» Problem statement
Among the entries that follow, find every line with the word "reply" and copy it.

Start of Information provided

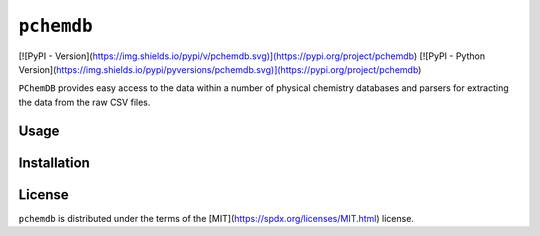 ``pchemdb``
---------

[![PyPI - Version](https://img.shields.io/pypi/v/pchemdb.svg)](https://pypi.org/project/pchemdb)
[![PyPI - Python Version](https://img.shields.io/pypi/pyversions/pchemdb.svg)](https://pypi.org/project/pchemdb)

``PChemDB`` provides easy access to the data within a number of physical
chemistry databases and parsers for extracting the data from the raw CSV files.


Usage
=====

.. code:: Python
    from pchemdb.crc import load_crc_database

    crc_db = load_crc_database()

Installation
============

.. code::
    pip install pchemdb


License
=======

``pchemdb`` is distributed under the terms of the [MIT](https://spdx.org/licenses/MIT.html) license.
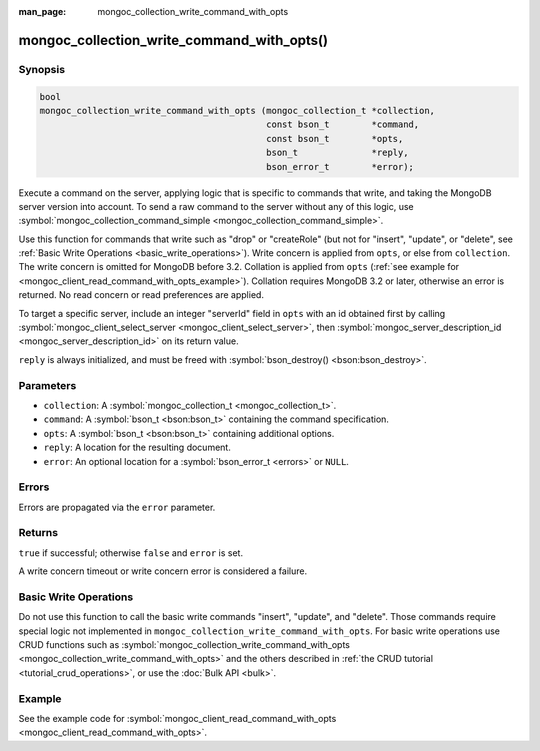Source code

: :man_page: mongoc_collection_write_command_with_opts

mongoc_collection_write_command_with_opts()
===========================================

Synopsis
--------

.. code-block:: none

  bool
  mongoc_collection_write_command_with_opts (mongoc_collection_t *collection,
                                             const bson_t        *command,
                                             const bson_t        *opts,
                                             bson_t              *reply,
                                             bson_error_t        *error);

Execute a command on the server, applying logic that is specific to commands that write, and taking the MongoDB server version into account. To send a raw command to the server without any of this logic, use :symbol:`mongoc_collection_command_simple <mongoc_collection_command_simple>`.

Use this function for commands that write such as "drop" or "createRole" (but not for "insert", "update", or "delete", see :ref:`Basic Write Operations <basic_write_operations>`). Write concern is applied from ``opts``, or else from ``collection``. The write concern is omitted for MongoDB before 3.2. Collation is applied from ``opts`` (:ref:`see example for  <mongoc_client_read_command_with_opts_example>`). Collation requires MongoDB 3.2 or later, otherwise an error is returned. No read concern or read preferences are applied.

To target a specific server, include an integer "serverId" field in ``opts`` with an id obtained first by calling :symbol:`mongoc_client_select_server <mongoc_client_select_server>`, then :symbol:`mongoc_server_description_id <mongoc_server_description_id>` on its return value.

``reply`` is always initialized, and must be freed with :symbol:`bson_destroy() <bson:bson_destroy>`.

Parameters
----------

* ``collection``: A :symbol:`mongoc_collection_t <mongoc_collection_t>`.
* ``command``: A :symbol:`bson_t <bson:bson_t>` containing the command specification.
* ``opts``: A :symbol:`bson_t <bson:bson_t>` containing additional options.
* ``reply``: A location for the resulting document.
* ``error``: An optional location for a :symbol:`bson_error_t <errors>` or ``NULL``.

Errors
------

Errors are propagated via the ``error`` parameter.

Returns
-------

``true`` if successful; otherwise ``false`` and ``error`` is set.

A write concern timeout or write concern error is considered a failure.

Basic Write Operations
----------------------

Do not use this function to call the basic write commands "insert", "update", and "delete". Those commands require special logic not implemented in ``mongoc_collection_write_command_with_opts``. For basic write operations use CRUD functions such as :symbol:`mongoc_collection_write_command_with_opts <mongoc_collection_write_command_with_opts>` and the others described in :ref:`the CRUD tutorial <tutorial_crud_operations>`, or use the :doc:`Bulk API <bulk>`.

Example
-------

See the example code for :symbol:`mongoc_client_read_command_with_opts <mongoc_client_read_command_with_opts>`.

End of Information provided

» Answer box
                                             bson_t              *reply,
``reply`` is always initialized, and must be freed with :symbol:`bson_destroy() <bson:bson_destroy>`.
* ``reply``: A location for the resulting document.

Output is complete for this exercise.